■ **Extracted data entries**:
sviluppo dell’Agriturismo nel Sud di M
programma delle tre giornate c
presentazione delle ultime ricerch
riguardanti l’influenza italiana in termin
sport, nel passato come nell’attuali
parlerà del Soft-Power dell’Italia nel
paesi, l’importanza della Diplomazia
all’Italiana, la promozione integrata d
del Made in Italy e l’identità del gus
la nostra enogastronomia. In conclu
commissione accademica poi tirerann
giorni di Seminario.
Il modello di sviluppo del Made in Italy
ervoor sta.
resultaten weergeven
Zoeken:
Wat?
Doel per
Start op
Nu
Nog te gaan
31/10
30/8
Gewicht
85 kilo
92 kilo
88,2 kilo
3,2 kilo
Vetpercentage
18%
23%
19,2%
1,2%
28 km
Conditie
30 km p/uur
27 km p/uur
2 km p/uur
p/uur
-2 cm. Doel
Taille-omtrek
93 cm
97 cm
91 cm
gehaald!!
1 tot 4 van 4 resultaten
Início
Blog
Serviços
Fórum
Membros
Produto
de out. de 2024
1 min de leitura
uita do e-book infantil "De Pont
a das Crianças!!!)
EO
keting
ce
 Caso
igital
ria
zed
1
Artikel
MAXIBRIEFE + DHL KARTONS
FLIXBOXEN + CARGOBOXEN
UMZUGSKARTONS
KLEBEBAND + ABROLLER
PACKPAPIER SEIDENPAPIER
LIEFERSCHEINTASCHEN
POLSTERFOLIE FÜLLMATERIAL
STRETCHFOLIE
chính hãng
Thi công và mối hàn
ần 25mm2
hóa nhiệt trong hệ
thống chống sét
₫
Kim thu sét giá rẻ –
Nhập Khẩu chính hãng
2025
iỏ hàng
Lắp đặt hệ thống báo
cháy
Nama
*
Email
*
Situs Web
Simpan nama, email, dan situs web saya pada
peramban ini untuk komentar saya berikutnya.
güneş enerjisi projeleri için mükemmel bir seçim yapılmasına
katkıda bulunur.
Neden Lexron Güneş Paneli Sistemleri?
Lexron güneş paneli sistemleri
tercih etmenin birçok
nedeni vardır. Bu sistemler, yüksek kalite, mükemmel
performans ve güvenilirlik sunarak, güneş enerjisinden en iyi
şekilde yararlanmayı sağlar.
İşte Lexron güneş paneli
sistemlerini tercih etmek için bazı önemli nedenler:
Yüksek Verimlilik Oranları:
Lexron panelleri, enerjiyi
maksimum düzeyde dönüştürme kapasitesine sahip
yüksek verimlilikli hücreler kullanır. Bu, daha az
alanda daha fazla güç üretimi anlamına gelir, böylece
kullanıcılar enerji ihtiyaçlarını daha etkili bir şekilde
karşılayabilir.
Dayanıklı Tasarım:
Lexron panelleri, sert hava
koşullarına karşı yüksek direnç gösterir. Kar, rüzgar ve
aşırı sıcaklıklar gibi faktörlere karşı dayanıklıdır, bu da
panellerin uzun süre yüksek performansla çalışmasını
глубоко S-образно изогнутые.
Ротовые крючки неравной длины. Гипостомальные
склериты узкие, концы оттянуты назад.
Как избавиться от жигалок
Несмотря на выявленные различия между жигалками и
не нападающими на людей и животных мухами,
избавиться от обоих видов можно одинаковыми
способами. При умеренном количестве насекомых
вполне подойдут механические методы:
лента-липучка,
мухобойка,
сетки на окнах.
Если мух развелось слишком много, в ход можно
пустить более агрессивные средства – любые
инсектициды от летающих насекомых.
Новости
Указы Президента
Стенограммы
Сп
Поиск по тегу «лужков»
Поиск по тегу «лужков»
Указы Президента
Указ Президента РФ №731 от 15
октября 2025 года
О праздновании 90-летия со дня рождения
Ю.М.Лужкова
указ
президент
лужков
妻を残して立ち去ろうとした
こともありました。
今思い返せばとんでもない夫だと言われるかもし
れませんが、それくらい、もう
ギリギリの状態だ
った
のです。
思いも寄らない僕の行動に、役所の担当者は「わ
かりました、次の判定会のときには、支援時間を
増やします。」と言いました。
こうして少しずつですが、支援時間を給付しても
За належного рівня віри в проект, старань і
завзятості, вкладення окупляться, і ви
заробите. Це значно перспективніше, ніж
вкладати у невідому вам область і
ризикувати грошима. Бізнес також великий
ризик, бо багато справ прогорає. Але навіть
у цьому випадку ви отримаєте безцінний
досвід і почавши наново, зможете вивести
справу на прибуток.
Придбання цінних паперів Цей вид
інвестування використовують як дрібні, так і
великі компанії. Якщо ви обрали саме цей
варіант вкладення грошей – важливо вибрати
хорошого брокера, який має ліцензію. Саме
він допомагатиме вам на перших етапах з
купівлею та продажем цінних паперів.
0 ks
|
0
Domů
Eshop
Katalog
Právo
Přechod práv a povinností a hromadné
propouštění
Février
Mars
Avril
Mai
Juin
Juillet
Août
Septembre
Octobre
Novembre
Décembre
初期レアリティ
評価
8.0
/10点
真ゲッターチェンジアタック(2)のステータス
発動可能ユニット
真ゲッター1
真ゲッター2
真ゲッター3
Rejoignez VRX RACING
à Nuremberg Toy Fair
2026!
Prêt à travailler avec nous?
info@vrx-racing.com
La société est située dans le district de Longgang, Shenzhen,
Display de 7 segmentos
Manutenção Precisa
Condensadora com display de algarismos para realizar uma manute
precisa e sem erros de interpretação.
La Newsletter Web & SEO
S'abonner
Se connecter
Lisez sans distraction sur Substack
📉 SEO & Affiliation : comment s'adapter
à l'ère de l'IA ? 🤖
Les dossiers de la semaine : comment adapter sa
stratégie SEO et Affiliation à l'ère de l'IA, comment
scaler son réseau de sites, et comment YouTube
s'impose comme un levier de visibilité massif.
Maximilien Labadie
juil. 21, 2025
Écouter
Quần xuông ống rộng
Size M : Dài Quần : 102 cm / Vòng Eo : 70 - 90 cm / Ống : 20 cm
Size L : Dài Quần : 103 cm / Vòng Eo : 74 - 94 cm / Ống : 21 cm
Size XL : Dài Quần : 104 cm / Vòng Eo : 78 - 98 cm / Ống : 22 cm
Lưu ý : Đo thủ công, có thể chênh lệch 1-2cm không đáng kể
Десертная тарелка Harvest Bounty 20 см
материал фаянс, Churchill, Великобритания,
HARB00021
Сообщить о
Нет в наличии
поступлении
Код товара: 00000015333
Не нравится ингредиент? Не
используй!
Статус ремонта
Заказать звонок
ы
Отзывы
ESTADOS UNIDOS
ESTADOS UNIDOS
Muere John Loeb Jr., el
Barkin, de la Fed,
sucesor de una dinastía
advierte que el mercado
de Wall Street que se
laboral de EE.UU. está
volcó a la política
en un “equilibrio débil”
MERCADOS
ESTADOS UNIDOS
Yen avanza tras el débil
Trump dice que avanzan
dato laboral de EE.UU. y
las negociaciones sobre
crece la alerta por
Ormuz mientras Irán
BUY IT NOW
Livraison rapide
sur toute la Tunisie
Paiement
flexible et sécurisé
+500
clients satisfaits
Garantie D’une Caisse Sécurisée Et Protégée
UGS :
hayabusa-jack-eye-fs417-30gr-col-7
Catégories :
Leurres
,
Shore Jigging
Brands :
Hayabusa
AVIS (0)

■ **Problem description**:
Reproduce the listing word for word, from its first line through the line containing "Lexron panelleri, enerjiyi", including both of those lines.

■ **Completed task**:
sviluppo dell’Agriturismo nel Sud di M
programma delle tre giornate c
presentazione delle ultime ricerch
riguardanti l’influenza italiana in termin
sport, nel passato come nell’attuali
parlerà del Soft-Power dell’Italia nel
paesi, l’importanza della Diplomazia
all’Italiana, la promozione integrata d
del Made in Italy e l’identità del gus
la nostra enogastronomia. In conclu
commissione accademica poi tirerann
giorni di Seminario.
Il modello di sviluppo del Made in Italy
ervoor sta.
resultaten weergeven
Zoeken:
Wat?
Doel per
Start op
Nu
Nog te gaan
31/10
30/8
Gewicht
85 kilo
92 kilo
88,2 kilo
3,2 kilo
Vetpercentage
18%
23%
19,2%
1,2%
28 km
Conditie
30 km p/uur
27 km p/uur
2 km p/uur
p/uur
-2 cm. Doel
Taille-omtrek
93 cm
97 cm
91 cm
gehaald!!
1 tot 4 van 4 resultaten
Início
Blog
Serviços
Fórum
Membros
Produto
de out. de 2024
1 min de leitura
uita do e-book infantil "De Pont
a das Crianças!!!)
EO
keting
ce
 Caso
igital
ria
zed
1
Artikel
MAXIBRIEFE + DHL KARTONS
FLIXBOXEN + CARGOBOXEN
UMZUGSKARTONS
KLEBEBAND + ABROLLER
PACKPAPIER SEIDENPAPIER
LIEFERSCHEINTASCHEN
POLSTERFOLIE FÜLLMATERIAL
STRETCHFOLIE
chính hãng
Thi công và mối hàn
ần 25mm2
hóa nhiệt trong hệ
thống chống sét
₫
Kim thu sét giá rẻ –
Nhập Khẩu chính hãng
2025
iỏ hàng
Lắp đặt hệ thống báo
cháy
Nama
*
Email
*
Situs Web
Simpan nama, email, dan situs web saya pada
peramban ini untuk komentar saya berikutnya.
güneş enerjisi projeleri için mükemmel bir seçim yapılmasına
katkıda bulunur.
Neden Lexron Güneş Paneli Sistemleri?
Lexron güneş paneli sistemleri
tercih etmenin birçok
nedeni vardır. Bu sistemler, yüksek kalite, mükemmel
performans ve güvenilirlik sunarak, güneş enerjisinden en iyi
şekilde yararlanmayı sağlar.
İşte Lexron güneş paneli
sistemlerini tercih etmek için bazı önemli nedenler:
Yüksek Verimlilik Oranları:
Lexron panelleri, enerjiyi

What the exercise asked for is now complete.